Prima di diventare migliaia, all’inizio erano poche decine di manifestanti che tentavano di salvare dalle ruspe gli alberi del parco Gezi di Istanbul dove al suo posto dovrebbero sorgere un centro commerciale e una moschea. Complice la dura repressione della polizia, la protesta ha subito una modificazione: ora è la Turchia laica che contesta l’autoritarismo del premier Recep Tayyip Erdogan e l’ingerenza del suo governo filo-islamico nella vita privata dei cittadini. Anche se sotto la sua guida, la Turchia ha conosciuto un decennio di stabilità e di crescita economica sostenuta, le contestazioni di queste settimane sono il sintomo di un malessere diffuso, scaturito dall’approvazione di alcune leggi ritenute, soprattutto negli ambienti laici, un tentativo di islamizzazione dolce della società turca.
Infatti questo disagio si era manifestato già alcuni giorni fa, in occasione di una protesta ad Ankara contro il divieto di scambiarsi effusioni nel metrò. Così questa nuova protesta da Instanbul è arrivata, passando da Smirne, fino alla capitale.
In questo quarto giorno di manifestazioni in migliaia sono confluiti verso piazza Taksim urlando «Tayyp, dimettiti», rivolgendosi così al premier turco. Proprio vicino al suo ufficio la polizia ha caricato di nuovo con i gas lacrimogeni. Anche il regista turco Ferzan Ozpetek, come molti altri intellettuali e artisti di Istanbul, sta sostenendo i manifestanti di Gezi park. Stamane, inoltre, Amnesty International ha denunciato l’uso eccessivo della forza da parte della polizia turca, evidenziando come «l’utilizzo di gas lacrimogeni contro manifestanti pacifici in uno spazio ridotto, dove possono comportare un serio rischio per la salute, è inaccettabile e viola gli standard internazionali dei diritti umani. Deve essere fermato immediatamente».
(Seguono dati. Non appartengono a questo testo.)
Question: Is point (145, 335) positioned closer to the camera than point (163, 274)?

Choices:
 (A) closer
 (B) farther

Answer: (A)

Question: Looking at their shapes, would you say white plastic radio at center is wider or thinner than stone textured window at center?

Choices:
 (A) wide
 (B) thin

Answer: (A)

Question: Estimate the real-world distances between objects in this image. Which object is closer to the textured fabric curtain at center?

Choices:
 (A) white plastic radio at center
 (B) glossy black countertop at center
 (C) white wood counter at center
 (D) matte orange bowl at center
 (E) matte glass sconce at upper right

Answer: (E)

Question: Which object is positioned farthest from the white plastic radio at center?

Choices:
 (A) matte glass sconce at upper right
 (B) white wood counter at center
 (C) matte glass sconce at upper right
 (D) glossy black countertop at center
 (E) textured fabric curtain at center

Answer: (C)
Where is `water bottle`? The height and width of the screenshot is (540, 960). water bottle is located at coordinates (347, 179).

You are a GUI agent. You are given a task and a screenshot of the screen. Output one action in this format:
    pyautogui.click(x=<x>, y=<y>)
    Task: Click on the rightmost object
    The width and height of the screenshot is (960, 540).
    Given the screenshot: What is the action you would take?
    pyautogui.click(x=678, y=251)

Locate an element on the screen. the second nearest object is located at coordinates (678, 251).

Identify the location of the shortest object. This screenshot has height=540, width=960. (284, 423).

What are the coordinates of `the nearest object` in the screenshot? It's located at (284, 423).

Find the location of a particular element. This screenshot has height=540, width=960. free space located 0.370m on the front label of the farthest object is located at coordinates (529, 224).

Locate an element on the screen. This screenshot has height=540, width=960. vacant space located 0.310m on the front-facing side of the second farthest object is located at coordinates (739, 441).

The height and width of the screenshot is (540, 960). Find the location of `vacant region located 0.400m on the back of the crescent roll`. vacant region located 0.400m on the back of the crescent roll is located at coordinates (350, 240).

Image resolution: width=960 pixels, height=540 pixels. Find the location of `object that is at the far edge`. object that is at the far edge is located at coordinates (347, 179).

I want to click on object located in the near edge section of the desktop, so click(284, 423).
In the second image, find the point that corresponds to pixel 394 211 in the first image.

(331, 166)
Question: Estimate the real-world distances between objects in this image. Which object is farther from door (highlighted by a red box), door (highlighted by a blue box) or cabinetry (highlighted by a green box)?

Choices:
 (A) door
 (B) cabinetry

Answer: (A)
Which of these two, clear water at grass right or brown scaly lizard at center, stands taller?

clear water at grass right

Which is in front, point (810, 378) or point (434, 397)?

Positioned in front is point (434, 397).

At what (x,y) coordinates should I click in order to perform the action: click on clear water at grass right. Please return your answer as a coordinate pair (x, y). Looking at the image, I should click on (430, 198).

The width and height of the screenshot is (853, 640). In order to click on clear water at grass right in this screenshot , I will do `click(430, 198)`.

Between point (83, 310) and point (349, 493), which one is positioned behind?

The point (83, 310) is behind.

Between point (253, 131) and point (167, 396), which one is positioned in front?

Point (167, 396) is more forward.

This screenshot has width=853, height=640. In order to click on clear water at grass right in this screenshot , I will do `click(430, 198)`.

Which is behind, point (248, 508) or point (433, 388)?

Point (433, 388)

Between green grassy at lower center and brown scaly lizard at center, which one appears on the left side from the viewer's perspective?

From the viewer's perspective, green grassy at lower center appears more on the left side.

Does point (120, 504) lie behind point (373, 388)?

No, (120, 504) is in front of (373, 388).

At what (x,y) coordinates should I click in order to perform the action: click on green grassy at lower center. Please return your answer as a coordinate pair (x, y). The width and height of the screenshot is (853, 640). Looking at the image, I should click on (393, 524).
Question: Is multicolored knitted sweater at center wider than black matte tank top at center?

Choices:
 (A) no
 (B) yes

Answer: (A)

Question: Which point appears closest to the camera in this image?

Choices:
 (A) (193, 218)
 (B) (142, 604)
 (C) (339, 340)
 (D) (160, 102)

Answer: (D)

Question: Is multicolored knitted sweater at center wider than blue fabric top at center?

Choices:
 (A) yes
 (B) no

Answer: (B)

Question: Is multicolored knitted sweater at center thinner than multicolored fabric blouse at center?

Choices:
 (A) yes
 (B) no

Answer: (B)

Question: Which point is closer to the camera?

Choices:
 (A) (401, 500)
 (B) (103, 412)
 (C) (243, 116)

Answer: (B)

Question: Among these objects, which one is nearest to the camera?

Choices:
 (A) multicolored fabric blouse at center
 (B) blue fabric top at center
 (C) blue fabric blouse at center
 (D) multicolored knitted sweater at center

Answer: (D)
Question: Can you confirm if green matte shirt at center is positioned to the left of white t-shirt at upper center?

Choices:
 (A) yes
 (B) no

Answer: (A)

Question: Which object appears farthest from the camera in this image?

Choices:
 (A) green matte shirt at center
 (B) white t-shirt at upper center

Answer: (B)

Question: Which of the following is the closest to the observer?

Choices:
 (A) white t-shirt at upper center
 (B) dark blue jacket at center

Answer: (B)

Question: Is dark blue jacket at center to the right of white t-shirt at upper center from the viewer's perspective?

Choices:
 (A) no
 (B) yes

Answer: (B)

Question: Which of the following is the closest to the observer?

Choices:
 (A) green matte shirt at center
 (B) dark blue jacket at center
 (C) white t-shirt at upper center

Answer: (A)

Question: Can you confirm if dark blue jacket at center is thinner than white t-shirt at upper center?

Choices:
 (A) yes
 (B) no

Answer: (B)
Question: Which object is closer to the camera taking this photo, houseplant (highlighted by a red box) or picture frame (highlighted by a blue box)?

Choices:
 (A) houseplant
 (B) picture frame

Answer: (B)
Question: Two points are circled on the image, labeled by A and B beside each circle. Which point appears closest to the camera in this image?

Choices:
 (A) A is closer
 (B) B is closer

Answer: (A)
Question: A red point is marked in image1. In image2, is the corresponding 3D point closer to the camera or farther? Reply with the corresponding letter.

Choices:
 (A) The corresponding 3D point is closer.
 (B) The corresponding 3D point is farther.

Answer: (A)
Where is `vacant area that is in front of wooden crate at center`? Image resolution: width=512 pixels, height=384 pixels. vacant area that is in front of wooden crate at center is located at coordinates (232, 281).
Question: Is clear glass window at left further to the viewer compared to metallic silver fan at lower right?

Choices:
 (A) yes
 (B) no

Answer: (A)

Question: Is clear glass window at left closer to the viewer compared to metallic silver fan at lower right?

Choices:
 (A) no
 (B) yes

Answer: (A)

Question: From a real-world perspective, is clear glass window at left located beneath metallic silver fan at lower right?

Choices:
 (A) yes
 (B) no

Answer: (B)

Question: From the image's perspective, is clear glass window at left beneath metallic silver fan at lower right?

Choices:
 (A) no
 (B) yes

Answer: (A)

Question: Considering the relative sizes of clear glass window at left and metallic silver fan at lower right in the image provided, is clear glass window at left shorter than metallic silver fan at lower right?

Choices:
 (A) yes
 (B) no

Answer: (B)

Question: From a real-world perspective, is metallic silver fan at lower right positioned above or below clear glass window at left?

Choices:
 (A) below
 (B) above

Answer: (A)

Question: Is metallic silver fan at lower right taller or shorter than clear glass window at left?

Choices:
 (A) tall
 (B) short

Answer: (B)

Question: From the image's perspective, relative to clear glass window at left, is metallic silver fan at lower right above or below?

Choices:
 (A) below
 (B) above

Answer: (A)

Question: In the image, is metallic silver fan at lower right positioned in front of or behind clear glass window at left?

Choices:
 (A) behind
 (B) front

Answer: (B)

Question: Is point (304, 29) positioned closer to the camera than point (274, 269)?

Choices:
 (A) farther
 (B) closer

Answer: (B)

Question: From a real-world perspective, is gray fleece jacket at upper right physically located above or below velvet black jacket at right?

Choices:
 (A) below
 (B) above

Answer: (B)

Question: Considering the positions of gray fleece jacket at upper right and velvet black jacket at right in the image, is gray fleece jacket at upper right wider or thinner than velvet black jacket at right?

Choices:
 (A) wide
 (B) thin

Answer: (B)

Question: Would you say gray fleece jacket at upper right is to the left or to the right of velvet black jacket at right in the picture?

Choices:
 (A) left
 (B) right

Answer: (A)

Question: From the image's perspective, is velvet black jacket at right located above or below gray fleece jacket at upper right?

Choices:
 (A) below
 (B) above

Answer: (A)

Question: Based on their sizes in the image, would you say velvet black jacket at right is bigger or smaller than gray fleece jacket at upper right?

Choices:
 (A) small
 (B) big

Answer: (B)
Intanto Erdogan, in visita in Marocco, minimizza su ciò che sta accadendo nel suo paese. Per il premier che alle legislative del 2011 era stato rieletto con oltre il 50% dei consensi, è un segnale preoccupante, che potrebbe costringerlo a rivedere la sua agenda per gli anni a venire. E’ risaputo che entro la fine del suo mandato, nel 2015, Erdogan vuole riformare la costituzione per attribuire maggiori poteri al presidente: carica che lui stesso ambirebbe a occupare a coronamento del suo percorso politico.